▶ **Exercise requirements**
Every entry below should be restated word for word, except for its images.

▶ **Given entries**
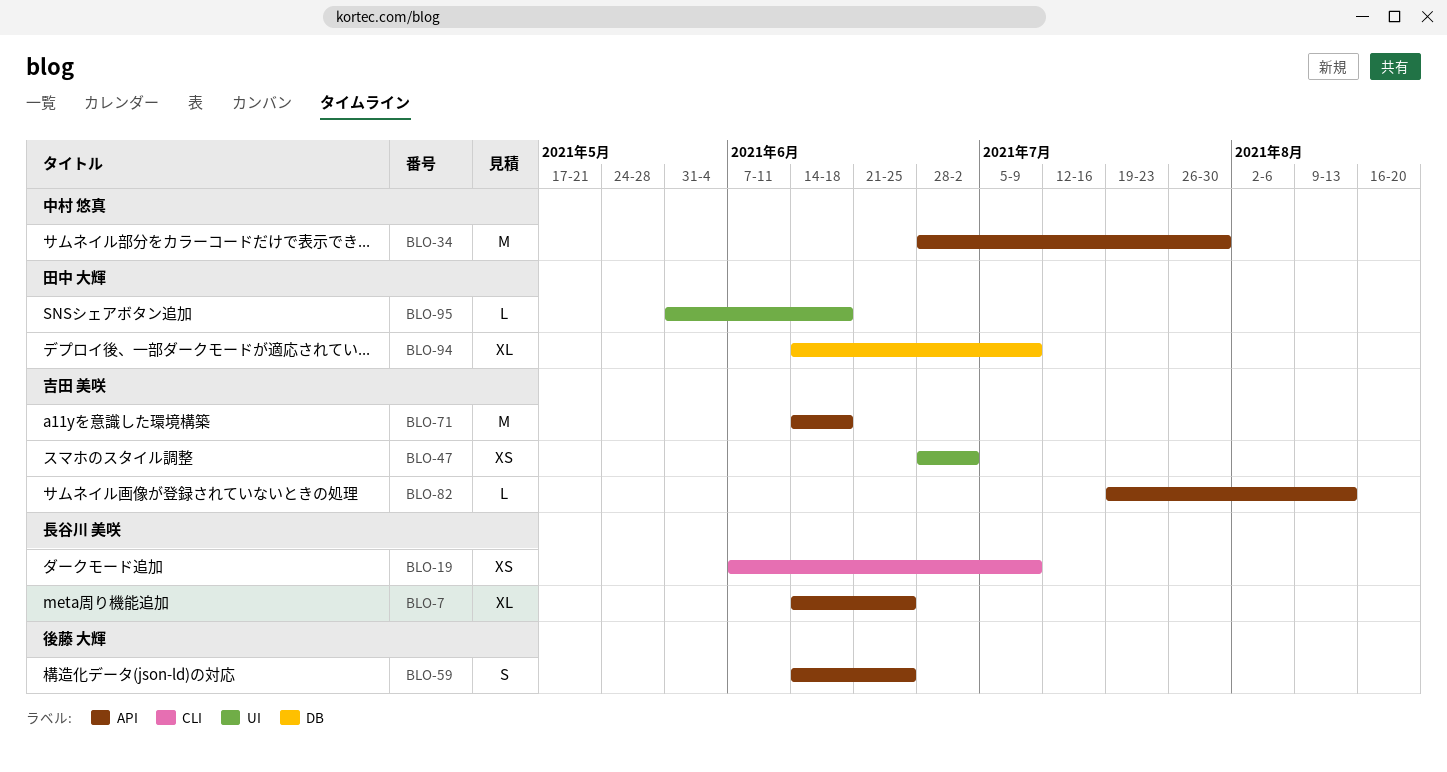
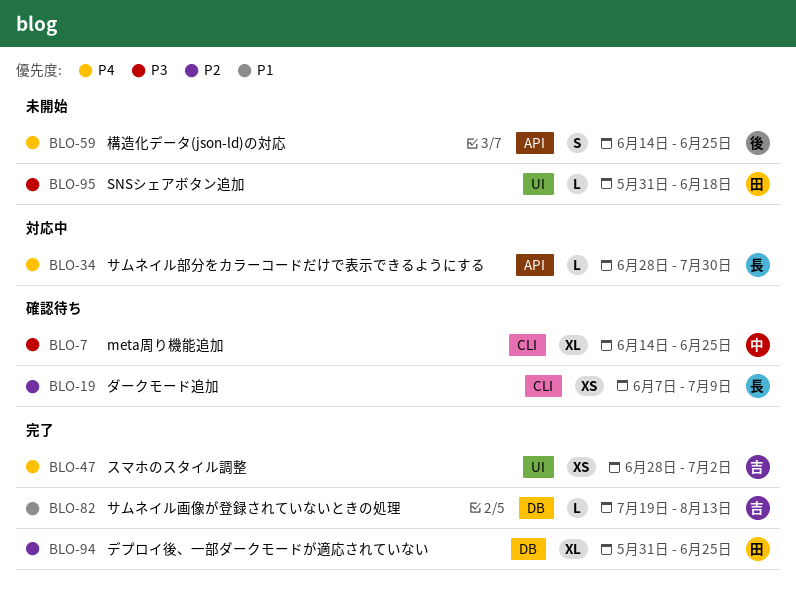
BLO-7, owner: 長谷川 美咲 -> 中村 悠真
BLO-7, label: API -> CLI
BLO-34, owner: 中村 悠真 -> 長谷川 美咲
BLO-34, estimate: M -> L
BLO-71: present -> none
BLO-82, label: API -> DB
BLO-94, start: Jun 14 -> May 31
BLO-94, due: Jul 9 -> Jun 25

▶ **Result**
BLO-7, owner: 長谷川 美咲 -> 中村 悠真
BLO-7, label: API -> CLI
BLO-34, owner: 中村 悠真 -> 長谷川 美咲
BLO-34, estimate: M -> L
BLO-71: present -> none
BLO-82, label: API -> DB
BLO-94, start: Jun 14 -> May 31
BLO-94, due: Jul 9 -> Jun 25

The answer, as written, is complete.